Google engineers are working on "enabling hibernation in some new scenarios" but to do so safely. Besides taking preventative measures to ensure malicious user-space can't use hibernation as a stepping stone to kernel escalation, the Google security team is also mandating encrypted hibernation. The communication reads, "The hibernate image must be encrypted with protection derived from both the platform (eg TPM) and user authentication data (eg password)."

The uswsusp user-space software can be used for encryption support for during suspend, but that fails to meet Google's security requirements where the kernel can guarantee the integrity of the hibernation image. Being pursued now by Google is kernel-based encryption, support for using TPM-backed keys to encrypt the hibernate image, sealing the encryption key with a PCR policy, and other work to ensure the encrypted hibernate image can be trusted.

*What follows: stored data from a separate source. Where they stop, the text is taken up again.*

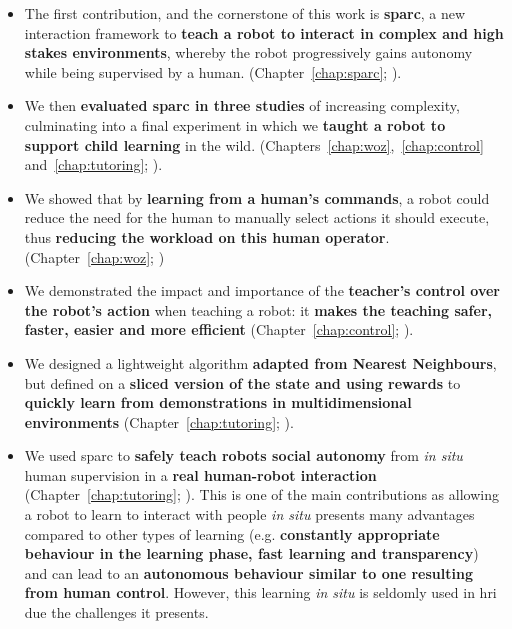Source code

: \begin{itemize}
	\item The first contribution, and the cornerstone of this work is \textbf{\acrfull{sparc}}, a new interaction framework to \textbf{teach a robot to interact in complex and high stakes environments}, whereby the robot progressively gains autonomy while being supervised by a human. (Chapter~\ref{chap:sparc}; \citealt{senft2015human,senft2015sparc}).
	
	\item We then \textbf{evaluated \gls{sparc} in three studies} of increasing complexity, culminating into a final experiment in which we \textbf{taught a robot to support child learning} in the wild. (Chapters~\ref{chap:woz},~\ref{chap:control} and~\ref{chap:tutoring}; \citealt{senft2015sparc,senft2017supervised,senft2018robots}).
	
	\item We showed that by \textbf{learning from a human's commands}, a robot could reduce the need for the human to manually select actions it should execute, thus \textbf{reducing the workload on this human operator}. (Chapter~\ref{chap:woz}; \citealt{senft2015sparc})	
	
	\item We demonstrated the impact and importance of the \textbf{teacher's control over the robot's action} when teaching a robot: it \textbf{makes the teaching safer, faster, easier and more efficient} (Chapter~\ref{chap:control}; \citealt{senft2016sparc,senft2017supervised}).
	
	\item We designed a lightweight algorithm \textbf{adapted from Nearest Neighbours}, but defined on a \textbf{sliced version of the state and using rewards} to \textbf{quickly learn from demonstrations in multidimensional environments} (Chapter~\ref{chap:tutoring}; \citealt{senft2017toward}).
	
	\item We used \gls{sparc} to \textbf{safely teach robots social autonomy}  from \textit{in situ} human supervision in a \textbf{real human-robot interaction} (Chapter~\ref{chap:tutoring}; \citealt{senft2018robots}). This is one of the main contributions as allowing a robot to learn to interact with people \textit{in situ} presents many advantages compared to other types of learning (e.g. \textbf{constantly appropriate behaviour in the learning phase, fast learning and transparency}) and can lead to an \textbf{autonomous behaviour similar to one resulting from human control}. However, this learning \emph{in situ} is seldomly used in \gls{hri} due the challenges it presents.
\end{itemize}

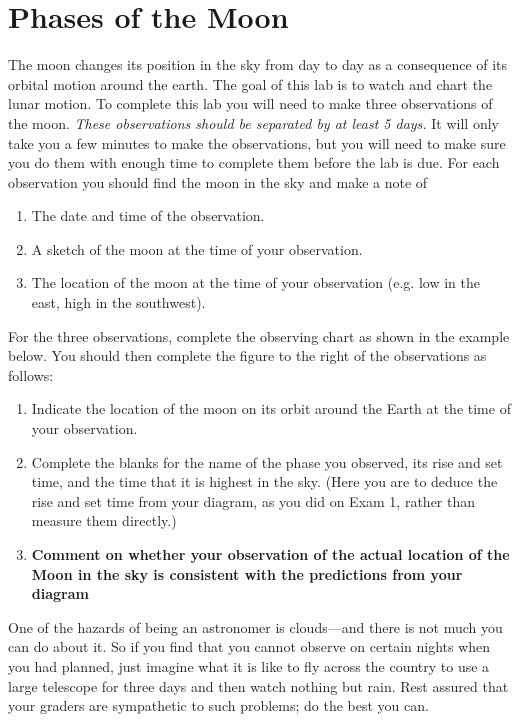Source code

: \documentclass[11pt]{article}
\begin{document}
\newpage

\section{Phases of the Moon}
\label{s:m}

The moon changes its position in the sky from day to day as a consequence of
its orbital motion around the earth.  The goal of this lab is to watch and
chart the lunar motion.
To complete this lab you will need to make three observations of the moon.
\emph{These observations should be separated by at least 5 days.}  It will
only take you a few minutes to make the observations, but you will need to
make sure you do them with enough time to complete them before the lab is due.
For each observation you should find the moon in the sky and make a note of
\begin{enumerate}
\item The date and time of the observation.
\item A sketch of the moon at the time of your observation.
\item The location of the moon at the time of your observation (e.g. low in
the east, high in the southwest).
\end{enumerate}
For the three observations, complete the observing chart as shown in the
example below. You should then complete the figure to the right of the
observations as follows:
\begin{enumerate}
\item Indicate the location of the moon on its orbit around the Earth at the
time of your observation.
\item Complete the blanks for the name of the phase you observed, its rise
and set time, and the time that it is highest in the sky. (Here you are to deduce the rise and set time from your diagram, as you did
on Exam 1, rather than measure them directly.)
\item \textbf{Comment on whether your observation of the actual location of the Moon in the sky
 is consistent with the predictions from your diagram}
\end{enumerate}

One of the hazards of being an astronomer is clouds---and there is not much
you can do about it. So if you find that you cannot observe on certain nights
when you had planned, just imagine what it is like to fly across the country to
use a large telescope for three days and then watch nothing but rain.  Rest
assured that your graders are sympathetic to such problems; do the
best you can.
\end{document}
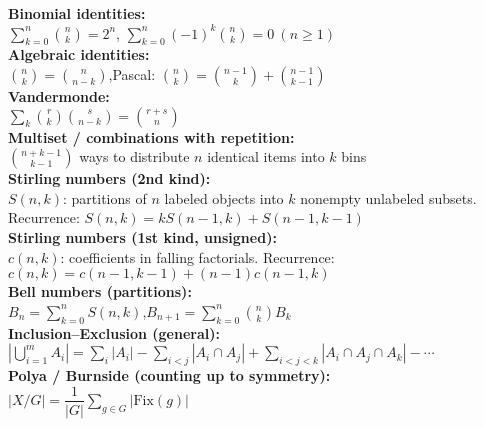 \textbf{Binomial identities:} \\[1mm]
$\displaystyle \sum_{k=0}^n \binom{n}{k} = 2^n$,\quad
$\displaystyle \sum_{k=0}^n (-1)^k\binom{n}{k}=0\ (n\ge1)$ \\

\textbf{Algebraic identities:} \\[1mm]
$\displaystyle \binom{n}{k} = \binom{n}{n-k}$,\quad Pascal: $\binom{n}{k}=\binom{n-1}{k}+\binom{n-1}{k-1}$ \\

\textbf{Vandermonde:} \\[1mm]
$\displaystyle \sum_{k} \binom{r}{k}\binom{s}{n-k}=\binom{r+s}{n}$ \\

\textbf{Multiset / combinations with repetition:} \\[1mm]
$\displaystyle \binom{n+k-1}{k-1}$ ways to distribute $n$ identical items into $k$ bins \\

\textbf{Stirling numbers (2nd kind):} \\[1mm]
$S(n,k)$: partitions of $n$ labeled objects into $k$ nonempty unlabeled subsets. \\
Recurrence: $S(n,k)=kS(n-1,k)+S(n-1,k-1)$ \\

\textbf{Stirling numbers (1st kind, unsigned):} \\[1mm]
$c(n,k)$: coefficients in falling factorials. Recurrence: $c(n,k) = c(n-1,k-1) + (n-1)c(n-1,k)$ \\

\textbf{Bell numbers (partitions):} \\[1mm]
$B_{n}=\sum_{k=0}^n S(n,k)$,\quad $B_{n+1}=\sum_{k=0}^n \binom{n}{k} B_k$ \\

\textbf{Inclusion--Exclusion (general):} \\[1mm]
$\displaystyle \left|\bigcup_{i=1}^m A_i\right|
=\sum_{i} |A_i| - \sum_{i<j}|A_i\cap A_j| + \sum_{i<j<k} |A_i\cap A_j\cap A_k| - \cdots$ \\

\textbf{Polya / Burnside (counting up to symmetry):} \\[1mm]
$|X/G|=\dfrac{1}{|G|}\sum_{g\in G} |\mathrm{Fix}(g)|$ \\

A couple of patches still need to be written on top of this series. The generalized functionality to OR in additional PCRs via Kconfig (like PCR 0 or 5) still needs to be added. We'll also need a patch that disallows unencrypted forms of resume from hibernation, to fully close the door to malicious userspace. However, I wanted to get this series out first and get reactions from upstream before continuing to add to it.